あなたの輝く姿が、つぎの誰かの勇気となる。
main-image

Yuji Kitamaru

北丸 雄二

59歳
ジャーナリスト
北海道出身
ゲイ

#001 2015年3月撮影

カミングアウトで困ることは、「私はゲイです」と言うのと「きみはゲイなの?」と言われるときとで「ゲイ」という言葉の意味が往々にして違っていることです。同じ「ゲイ」という言葉を使っているのに違うことを言っている。そのとき、言葉は通じていません。カミングアウトを通じて私たちはコミュニケーションを欲しているのに、最初にこうしてディスコミュニケーションを経験してしまうわけです。

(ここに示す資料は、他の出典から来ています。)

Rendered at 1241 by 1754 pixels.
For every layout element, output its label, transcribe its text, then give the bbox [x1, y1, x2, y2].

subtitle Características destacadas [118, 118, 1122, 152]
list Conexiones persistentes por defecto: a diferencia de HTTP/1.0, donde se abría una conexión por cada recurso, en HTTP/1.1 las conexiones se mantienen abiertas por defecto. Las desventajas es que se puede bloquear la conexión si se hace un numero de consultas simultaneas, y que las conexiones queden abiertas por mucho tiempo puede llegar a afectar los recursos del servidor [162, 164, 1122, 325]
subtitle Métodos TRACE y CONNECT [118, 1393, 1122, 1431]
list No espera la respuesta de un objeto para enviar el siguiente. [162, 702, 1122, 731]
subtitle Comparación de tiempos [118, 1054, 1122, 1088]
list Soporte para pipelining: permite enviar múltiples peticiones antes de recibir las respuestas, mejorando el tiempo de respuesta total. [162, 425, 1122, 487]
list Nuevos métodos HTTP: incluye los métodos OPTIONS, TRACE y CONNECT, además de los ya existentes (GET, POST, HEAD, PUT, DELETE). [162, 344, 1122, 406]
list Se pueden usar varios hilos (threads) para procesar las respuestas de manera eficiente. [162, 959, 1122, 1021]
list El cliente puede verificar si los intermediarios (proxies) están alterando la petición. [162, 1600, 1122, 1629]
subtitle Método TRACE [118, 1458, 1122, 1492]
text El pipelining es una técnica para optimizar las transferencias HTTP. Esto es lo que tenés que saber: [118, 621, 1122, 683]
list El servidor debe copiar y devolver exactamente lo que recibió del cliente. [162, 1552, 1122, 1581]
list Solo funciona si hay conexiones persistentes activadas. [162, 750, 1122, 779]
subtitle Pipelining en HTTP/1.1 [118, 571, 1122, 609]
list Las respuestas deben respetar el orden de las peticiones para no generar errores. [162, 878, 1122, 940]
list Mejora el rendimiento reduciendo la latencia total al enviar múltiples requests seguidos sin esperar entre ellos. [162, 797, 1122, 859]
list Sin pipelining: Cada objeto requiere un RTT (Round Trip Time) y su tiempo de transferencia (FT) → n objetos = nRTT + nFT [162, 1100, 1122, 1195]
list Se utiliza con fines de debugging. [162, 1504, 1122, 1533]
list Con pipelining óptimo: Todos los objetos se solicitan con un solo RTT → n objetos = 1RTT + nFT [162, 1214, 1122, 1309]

カミングアウトの困難はそこにあります。LGBTIQは「性的少数者」として一括りにされることも多くて、そこに「性的」と付くことであたかもすべては「性行為」関連の問題と捉えられがちです。「性」という言葉は本来は性別やジェンダーや恋愛までをも含む、人間の生き方にとってとても大切で包括的な概念なのですが、日本語ではそれは単純に「セックス=性交」という意味に引っ張られてしまうようです。なのでいきおい、性的少数者となると「一般的ではないセックスをしている人たち」と受け取られる傾向がある。すると「え? どんなセックス?」「それってヘンタイ的?」という下世話な話になるのです。

「私はゲイです」という宣言が「私はヘンタイです」という意味にズレてしまう。「なぜそんなことをわざわざ公表するのか?」という話になってしまう。単に顔を顰められて終わり、ってことさえある──それはどうしたらよいのでしょう?

その解決策はじつはカミングアウトにしかありません。カミングアウトとは、社会に蔓延するそうした誤情報をどんどんアップデートして実態に近づかせる修正作業でもあるのです。自分自身が一つの丸ごとの情報となり、証拠となり、身を挺してディスコミュニケーションを解決する。べつに意識する必要はないけれど、それ以外にはこの社会が真っ当になる方法のないような、そんな大義も兼ね備えている。

カミングアウトとは、自分が、自分自身の証拠になることなのです。